What you will do:
A. In the arm description, what shape do the first segment, the second segment, the link arms, and the telescoping section generally form when the arms are in the expanded position?
B. For each statement below, say whether it agrees with the arm description, and quote the words from the arm description that settle it.
(i) The couplings may include pin connections that allow rotational movement.
(ii) The telescoping section is made up of three sections.
(iii) The telescoping section moves between its expanded and collapsed positions based on the radial position of the arm.
C. Write the next part of the arm description, picking up after its last sentence.
── Page text
It should be understood that, in various embodiments, the illustrated couplings between the first and second segments 80, 82, the link arms 86, the telescoping section 94, and/or the pivot block 76 may enable rotation about a respective axis. That is, the components may pivot or otherwise rotate relative to one another. In certain embodiments, the couplings may include pin connections to enable rotational movement. Furthermore, in certain embodiments, the components may include formed or machined components to couple the arms together while further enabling rotation, such as a rotary union or joint, sleeve coupling, or the like.

In the embodiment illustrated in FIG. 2 where the arms 60 are arranged in the expanded position, the combination of the first segment 80, the second segment 82, the link arms 86, and the telescoping section 94 generally form a parallelogram. As will be described in detail below, the telescoping section 94 includes a first section 100 and a second section 102 that are moveable relative to one another, via a telescoping mechanism, in response to rotation of the first and second segments 80 and/or link arms 86. In other words, the telescoping section 94 moves between an expanded position and a collapsed position based on the radial position of the arm 60 (e.g., one or more components of the arm 60).
────
── Supplied entries
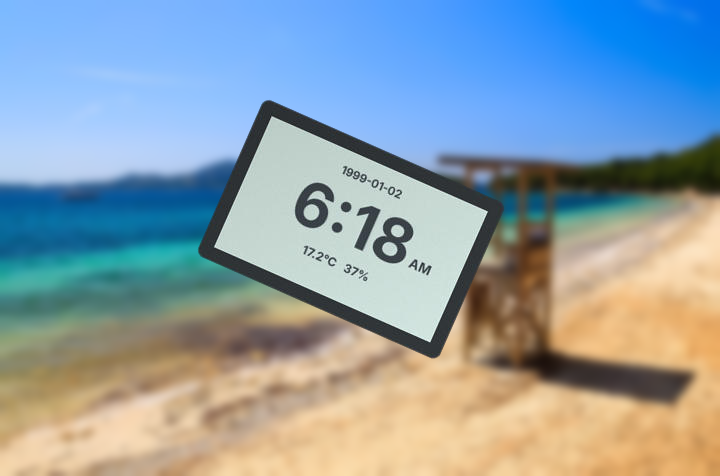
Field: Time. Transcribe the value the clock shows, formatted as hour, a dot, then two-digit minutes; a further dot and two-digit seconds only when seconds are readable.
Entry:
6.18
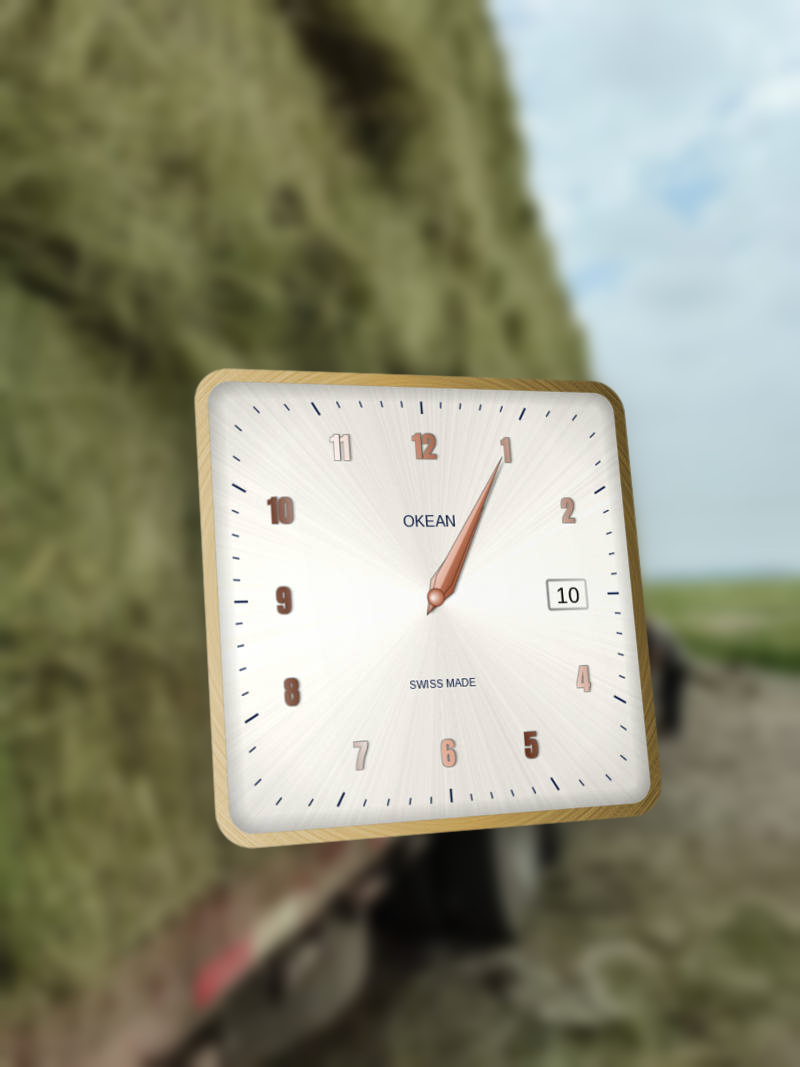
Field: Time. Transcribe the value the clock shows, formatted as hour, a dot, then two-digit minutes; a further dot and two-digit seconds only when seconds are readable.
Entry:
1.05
────
── Supplied entries
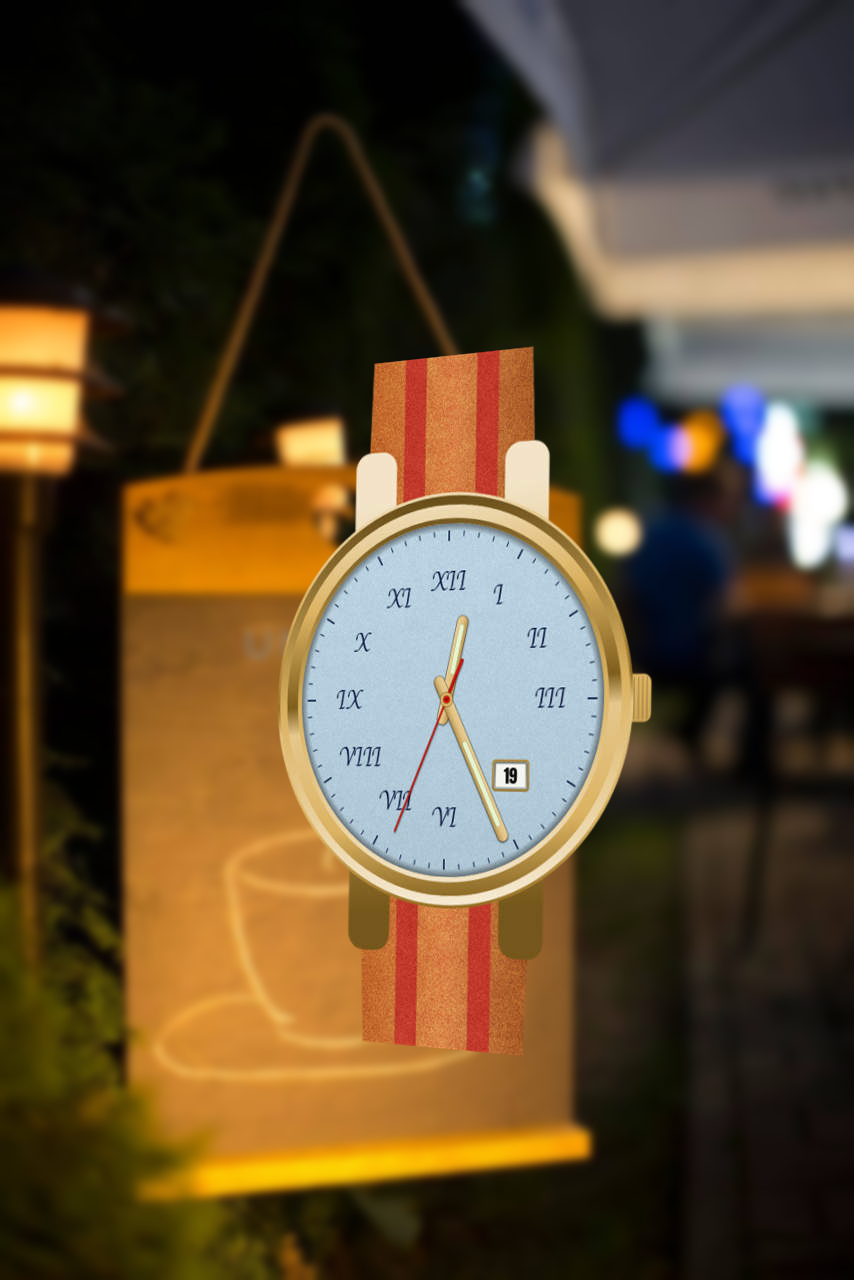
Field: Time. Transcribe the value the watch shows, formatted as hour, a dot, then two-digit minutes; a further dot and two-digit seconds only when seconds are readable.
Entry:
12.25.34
────
The replies:
A. A parallelogram.

B.
(i) Yes: "In certain embodiments, the couplings may include pin connections to enable rotational movement."
(ii) No: "the telescoping section 94 includes a first section 100 and a second section 102"
(iii) Yes: "the telescoping section 94 moves between an expanded position and a collapsed position based on the radial position of the arm 60"

C.
In embodiments, properties of the arms 60, such as a length of the first segment 80, a length of the second segment 82, a length of the link arm 96, or a length of the telescoping section 94 may be particularly selected to control the radial position of the telescoping portion 94 with respect to the tool string axis 62. For example, the length of the first and second segments 80, 82 and the link arm 86 directly impact the radial position of the telescoping portion 94. In this manner, the position of the telescoping portion 94, and therefore the sensors coupled to the telescoping portion 94, may be designed prior to deploying the downhole tool 28. Furthermore, any number of sensors may be arranged on the arms. It should be appreciated that the sensors are not illustrated in FIG. 2 for clarity. In various embodiments, each arm 60 contains three sensors (e.g., flow, resistivity, composition), thereby performing a total of 18 different measurements with the illustrated downhole tool 28. The downhole tool 28 illustrated in FIG. 2 enables measurements at various locations in the annulus around the downhole tool 28, thereby providing information about flow characteristics at various circumferential positions in the annulus. As opposed to using multiple downhole tools over a vast length of a tool string, the illustrated downhole tool 28 measures and records flow conditions at a particular location in the wellbore 14 over substantially the entire annulus. In certain embodiments, the sensor tubes coupling the one or more sensors to the bulkheads 66 may be equally divided. In other embodiments, more or fewer sensor tubes may be coupled to one bulkhead 66.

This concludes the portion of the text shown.